If a localized system is not moving it’s total linear momentum has to be zero. This very obviously means that static electric and magnetic fields cannot store linear momentum.
On the other hand, I know for a fact that static E and B fields can store angular momentum. Why would these static fields be able to store angular momentum when they can’t store linear momentum. Is a system that is rotating considered to be stationary? Or does moving invariably mean translation?
My E&M is a little shaky, but I’ll throw out my thoughts:
When you say “E and B fields can store angular momentum”, you’re referring to spin angular momentum, correct? I think the answer is that the intrinsic spin of the photons does not have a linear equivalent. (Electric and magnetic field interactions are mediated by photons, which is why I’m talking about them.) However, photons can have both linear/angular momentum if you move them in a line/circle.
Moving does not invariably mean translation. A rotating system is not stationary, unless you’re in the rotating frame of the system.
Actually, I’m asking about strictly classical electromagnetism - nothing to do with QM at all. However I may have phrased the question wrong. I should probably have said, " a non moving localized system can have no net linear momentum."
The electromagnetic linear momentum density p[sub]em[/sub]= mu[sub]0[/sub] eps[sub]0[/sub]S where S is the Poynting vector (S = 1/ mu[sub]0[/sub] (E X B). But this is exactly offset by the hidden relativistic effects of the current flow.
Whereas the angular momentum = r X p[sub]em[/sub] and is not offset by anything. Hence my original question.
My E&M is also pretty rusty, but I’m not quite sure what you mean by saying that the field linear momentum is offset by relativistic effects.
As I understand it, the total linear momentum is conserved when the Maxwell stress tensor is taken into account (that is, the time derivative of the total linear momentum density is equal to the divergence of the stress tensor). Is this what you mean? If so, there’s certainly an equivalent for angular momentum.

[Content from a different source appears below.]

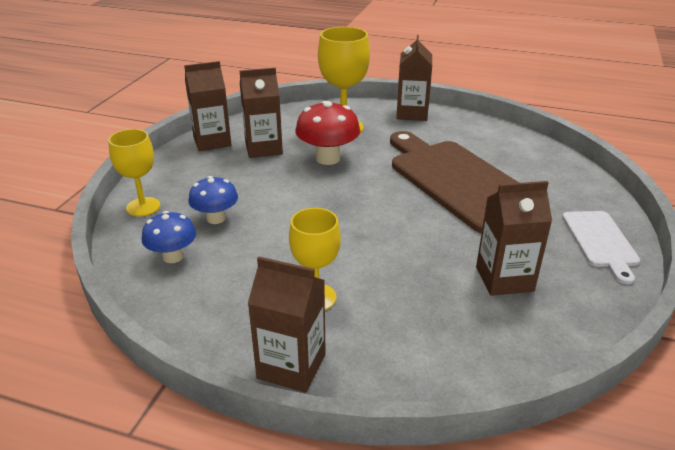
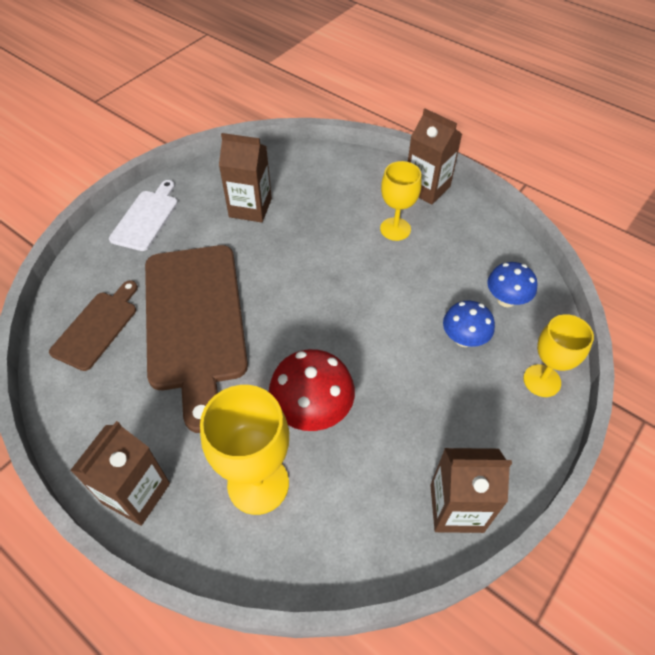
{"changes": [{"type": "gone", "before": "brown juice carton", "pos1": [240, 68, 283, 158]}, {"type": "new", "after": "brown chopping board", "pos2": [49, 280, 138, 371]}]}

I don’t see that it’s such a problem… I mean, if I spin a top on the table, it’s not going anywhere, either (zero net linear momentum), but it’s got angular momentum. Likewise, you can have a static arrangement of E and B fields such that the Poynting vector is not zero everywhere, but it’s pointing around in a circle, so the net momentum of the whole field is zero.
On second thought, Chronos, I don’t think your post answers the underlying question.
To wit:
If you can’t have linear momentum without linear motion how is it that you can have angular momentum without rotational motion. Your top example, for instance, did have rotational motion.